Koray et al. applied sparse coding as a convolution filter bank learning
mechanism (dictionary). The learned filters predict quasi-sparse
features. The study compared the patch-based sparse coding model with
the convolutional sparse coding model, and generated filters are shown
in Figures 8 and 9. The filters generated by convolutional sparse coding
reduced redundancy between feature vectors at nearby locations and
increased overall efficiency. The size of the convolutional filter bank
was calculated using a formulation-based convolution rather than the
input-dependent dictionary size. A formulation-based convolution was
used over the traditional convolution approach to reduce the complexity.
The filter size was selected as 9x9x64 and 9x9x256 for the first and
second layers, respectively. However, no concrete arguments are made for
particular sizes and numbers. It was claimed to have a better number
of
learned filters over convolutional RBM and traditional sparse coding.
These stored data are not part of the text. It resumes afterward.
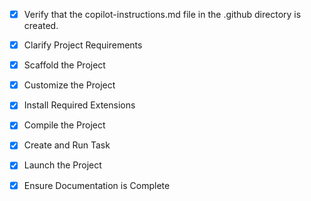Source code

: <!-- Use this file to provide workspace-specific custom instructions to Copilot. For more details, visit https://code.visualstudio.com/docs/copilot/copilot-customization#_use-a-githubcopilotinstructionsmd-file -->
- [x] Verify that the copilot-instructions.md file in the .github directory is created.

- [x] Clarify Project Requirements
	<!-- Project requirements: React with Next.js and Tailwind CSS -->

- [x] Scaffold the Project
	<!-- Next.js project created successfully with TypeScript, Tailwind CSS, ESLint, App Router, and src directory -->

- [x] Customize the Project
	<!-- Skipped - This is a Hello World project -->

- [x] Install Required Extensions
	<!-- No extensions needed -->

- [x] Compile the Project
	<!-- Project compiled successfully with no errors -->

- [x] Create and Run Task
	<!-- Development server started successfully on http://localhost:3001 -->

- [x] Launch the Project
	<!--
	Verify that all previous steps have been completed.
	Prompt user for debug mode, launch only if confirmed.
	 -->

- [x] Ensure Documentation is Complete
FIGURE 9 Second-stage filters of convolutional sparse coding
4.2 | Clustering
Clustering methods aim at grouping the data points that possess
”likeliness” measured by similarity measurement. Even though the groups
have labels or not, grouping the ”similar” data points is the core
concept of clustering algorithms. The ”similarity” can be defined in
many ways. Mainly distance-based or probabilistic partitional-based
methods are used for image clustering. The distance-based methods mostly
use Euclidian or cosine measures, and probabilistic methods use
probability scores in decision-making. The widely used performance
criteria for cluster assignment are intra-cluster compactness and
inter-cluster separability. The goal is to minimize cluster compactness
and maximize the distance between clusters. Compared to supervised
methods, clustering methods require very little domain knowledge. In
semi-supervised architecture, mainly supervised algorithms are used for
feature learning, followed by clustering methods for grouping the
objects (as an alternative to the supervised classification method).
However, it was noted that training convolutional filters using
clustering techniques can be promising and obtain general-purpose visual
features. A few distance-based methods have been applied to feature
extraction as filters, and such studies are briefly discussed here.
4.2.1 | K-means
K-means is a commonly adopted clustering algorithm due to its
simplicity. The fundamental concept is to find the centroids that
minimize the distance between the points and the nearest centroids of
the clusters in Euclidean space. The number of clusters (K) is the main
hyperparameter needed to be defined initially. K-means as a learning
module (feature Learning) can lead to excellent results; however,
changes are required depending on the variety of datasets and objective
functions.
Adam and Andrew used K-means to obtain a dictionary of linear filters.
The filter size was chosen 6x6 over input images of 32x32 and convolved
with the stride of 1. The number of filters (K1, K2, and K3) for the
three layers was chosen as 1600, 3200, and 3200, respectively. The
experiment was focused more on selecting local receptive fields, and no
discussion was found on determining the number of clusters over the
three layers. In a different approach, when the K-means clustering was
applied to images for feature learning, the data points were considered
pixels or image patches and centroids as the filters. The patch size was
set the same as the number of centroids. In the experiment, the patch
size is a hyperparameter and was selected 16x16; hence, the centroids
dictionary was set to 256. The patches were selected randomly from the
input, and the number of selections was around 10000. It was treated as
a hyperparameter; however, random patch selection can be avoided now
with large datasets available. K-means centroids efficiently detect
low-frequency edges but perform poorly in the recognition task. As a
solution, the whitening of images was performed before the filters’
training, as whitening tends to generate more orthogonal centroids.
A. Dundar et al. compared classical K-means with convolutional K-means
as feature learning filters. Figure 10 shows the filters learned via
classical k-means and convolutional K-means. The filters (highlighted
red boxes) in classical K-means are likely shifted versions of each
other, creating many centroids with similar orientations and generating
redundant feature maps. The widely noted issue with classical K-means is
a decrement in efficiency with increasing input dimensions. Even for
small images, the patch size directly affects the quality of learning by
K-means filters. The patch size beyond some point results in poor
performance, and the optimum size (taken 6x6 or 8x8) remains a
hyperparameter. The depth of the model is directly proportional to the
number of trainable parameters. As a solution, a random selection of
patches is observed as a widely accepted solution.